- **Given text**
====

“Preaching can be a dangerous business”, Phillip Jensen told a group of trainee preachers at a recent conference. Because the gospel demands a response from people, preaching it faithfully means taking some big risks.
What are the risks that a gospel preacher has to take? Whether you are a pulpiteering preacher, a lounge-room evangelist or a pew-bound sermon-hearer, in Phillip’s answer to that question, you’ll learn a lot about the dangerous nature of the gospel of Christ.
Preaching is more than conveying information. Although it must involve the communication of ideas, it is not the same thing as a lecture. It is also more than pulpiteering. It can occur just as well in a letter or a conversation as from behind a lectern. In fact, we struggle to define exactly what it is that a preacher does.
Here is an attempt at a definition: “Preaching is declaring the mind of God, seeking a response”.
The two parts of the definition are both crucial if we are to be true to the gospel. We must provide information for people’s minds, that they might know God, for God’s mind is revealed to us in the Scriptures. This is something that few evangelicals would contest, either in theory or practice.
However, the second half of the definition is equally important. People will never hear the word of God without responding to it in some way. His word digs deeply into the hearers’ inner beings, judging their hearts (Heb 4:12). It is not something that can be received with impartial neutrality, nor is it something that can be preached in abstract terms. God’s word can be rejected or ignored or superficially accepted or wholeheartedly embraced, but precisely because it is God’s word, it calls forth a response, and we must preach it this way—that is, calling for the right response. As James reminds us, to treat God’s word otherwise is about as clever as looking into a mirror and then immediately forgetting what you look like. God exhorts us to be doers who act, not hearers who forget (Jas 1:22-25). The preacher must preach for a response from each of his hearers.
For this reason, preaching is inherently dangerous. In attempting to gain a response to his call, the preacher can become manipulative, histrionic or inappropriately charming. Preachers are not requesting minor alterations in behaviour, like an advertiser trying to persuade someone to change their deodorant. We are calling people to entirely reconstruct their lives under God’s rulership. We set out to capture their minds and hearts for Christ. Because of the weight of our message, we can be tempted to skew our preaching in order to reach our goal. This emphasis upon response can also lead to a creeping Arminianism which distrusts the power of God in the gospel and distorts the very message that is being preached.

====

- **Given exercise**
Reproduce the stretch of the text on preaching from "The two parts" through "theory or practice.", changing "Scriptures" to "Bible".

- **Dataset**
====

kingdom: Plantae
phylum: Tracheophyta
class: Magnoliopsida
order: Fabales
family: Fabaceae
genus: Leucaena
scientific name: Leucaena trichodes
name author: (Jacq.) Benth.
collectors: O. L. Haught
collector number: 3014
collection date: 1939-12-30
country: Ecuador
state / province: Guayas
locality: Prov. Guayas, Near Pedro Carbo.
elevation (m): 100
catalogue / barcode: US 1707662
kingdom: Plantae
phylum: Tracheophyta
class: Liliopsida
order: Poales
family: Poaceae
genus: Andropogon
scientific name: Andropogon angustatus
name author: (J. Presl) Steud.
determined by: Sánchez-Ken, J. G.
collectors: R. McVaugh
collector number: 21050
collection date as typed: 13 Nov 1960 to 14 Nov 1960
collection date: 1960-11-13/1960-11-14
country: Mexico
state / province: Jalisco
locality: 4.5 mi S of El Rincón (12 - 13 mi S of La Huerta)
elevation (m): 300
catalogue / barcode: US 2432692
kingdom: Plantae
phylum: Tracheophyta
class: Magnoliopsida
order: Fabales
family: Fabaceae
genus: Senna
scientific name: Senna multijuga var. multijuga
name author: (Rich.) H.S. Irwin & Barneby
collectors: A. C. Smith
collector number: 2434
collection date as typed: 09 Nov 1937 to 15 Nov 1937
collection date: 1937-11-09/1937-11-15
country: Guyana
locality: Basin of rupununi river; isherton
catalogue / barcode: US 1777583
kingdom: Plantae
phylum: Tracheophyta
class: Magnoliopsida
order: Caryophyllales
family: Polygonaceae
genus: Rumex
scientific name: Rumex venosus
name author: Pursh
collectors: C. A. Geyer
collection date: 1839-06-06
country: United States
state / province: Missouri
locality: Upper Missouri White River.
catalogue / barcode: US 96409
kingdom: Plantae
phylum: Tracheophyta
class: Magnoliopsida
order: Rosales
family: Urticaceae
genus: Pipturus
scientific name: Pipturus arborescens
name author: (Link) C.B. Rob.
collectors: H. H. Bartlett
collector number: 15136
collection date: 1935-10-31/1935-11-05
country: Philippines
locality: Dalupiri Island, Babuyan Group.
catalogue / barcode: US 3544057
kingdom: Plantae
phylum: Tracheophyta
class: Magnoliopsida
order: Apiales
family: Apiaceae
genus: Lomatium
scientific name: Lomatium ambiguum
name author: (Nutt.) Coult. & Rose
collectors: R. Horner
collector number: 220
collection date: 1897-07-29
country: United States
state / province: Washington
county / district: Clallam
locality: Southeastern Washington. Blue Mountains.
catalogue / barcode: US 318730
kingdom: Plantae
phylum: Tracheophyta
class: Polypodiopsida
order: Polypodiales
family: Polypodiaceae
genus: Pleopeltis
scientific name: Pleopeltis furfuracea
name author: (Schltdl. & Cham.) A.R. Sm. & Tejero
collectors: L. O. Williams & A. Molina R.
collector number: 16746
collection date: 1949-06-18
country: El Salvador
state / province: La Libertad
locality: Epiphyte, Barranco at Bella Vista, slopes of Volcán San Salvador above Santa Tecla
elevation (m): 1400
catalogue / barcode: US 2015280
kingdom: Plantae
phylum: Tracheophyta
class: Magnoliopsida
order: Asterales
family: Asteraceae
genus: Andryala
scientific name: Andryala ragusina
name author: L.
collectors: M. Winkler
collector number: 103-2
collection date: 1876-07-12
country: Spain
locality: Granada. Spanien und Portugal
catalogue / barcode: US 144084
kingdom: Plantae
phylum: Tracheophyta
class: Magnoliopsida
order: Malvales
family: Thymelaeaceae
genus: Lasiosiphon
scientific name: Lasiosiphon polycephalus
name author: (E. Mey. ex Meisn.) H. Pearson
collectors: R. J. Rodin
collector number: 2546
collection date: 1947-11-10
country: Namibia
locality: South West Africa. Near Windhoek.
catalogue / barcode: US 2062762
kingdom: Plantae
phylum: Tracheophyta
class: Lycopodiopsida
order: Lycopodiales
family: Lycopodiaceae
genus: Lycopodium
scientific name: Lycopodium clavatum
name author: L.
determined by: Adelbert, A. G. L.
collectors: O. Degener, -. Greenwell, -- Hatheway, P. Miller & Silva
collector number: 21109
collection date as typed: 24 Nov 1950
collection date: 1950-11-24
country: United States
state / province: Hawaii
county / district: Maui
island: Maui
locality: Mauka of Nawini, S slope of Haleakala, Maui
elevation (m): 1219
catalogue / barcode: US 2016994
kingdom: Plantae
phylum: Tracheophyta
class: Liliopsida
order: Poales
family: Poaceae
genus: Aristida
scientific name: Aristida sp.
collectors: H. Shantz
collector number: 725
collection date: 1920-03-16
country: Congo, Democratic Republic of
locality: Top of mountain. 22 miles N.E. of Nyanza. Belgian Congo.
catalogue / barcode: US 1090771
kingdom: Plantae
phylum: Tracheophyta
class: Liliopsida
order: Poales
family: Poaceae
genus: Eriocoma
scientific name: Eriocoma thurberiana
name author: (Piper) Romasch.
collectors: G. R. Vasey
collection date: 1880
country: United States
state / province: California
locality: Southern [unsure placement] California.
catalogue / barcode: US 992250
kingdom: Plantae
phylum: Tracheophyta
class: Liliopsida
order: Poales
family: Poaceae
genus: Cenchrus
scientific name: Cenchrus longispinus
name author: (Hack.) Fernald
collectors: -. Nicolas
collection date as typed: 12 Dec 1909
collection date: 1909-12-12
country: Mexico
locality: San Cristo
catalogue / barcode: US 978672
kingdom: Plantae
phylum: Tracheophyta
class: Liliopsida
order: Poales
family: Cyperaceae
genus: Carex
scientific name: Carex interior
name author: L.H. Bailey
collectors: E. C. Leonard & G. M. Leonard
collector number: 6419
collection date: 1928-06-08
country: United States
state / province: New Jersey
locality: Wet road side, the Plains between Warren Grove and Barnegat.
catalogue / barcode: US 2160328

====

- **Written answer**
The two parts of the definition are both crucial if we are to be true to the gospel. We must provide information for people’s minds, that they might know God, for God’s mind is revealed to us in the Bible. This is something that few evangelicals would contest, either in theory or practice.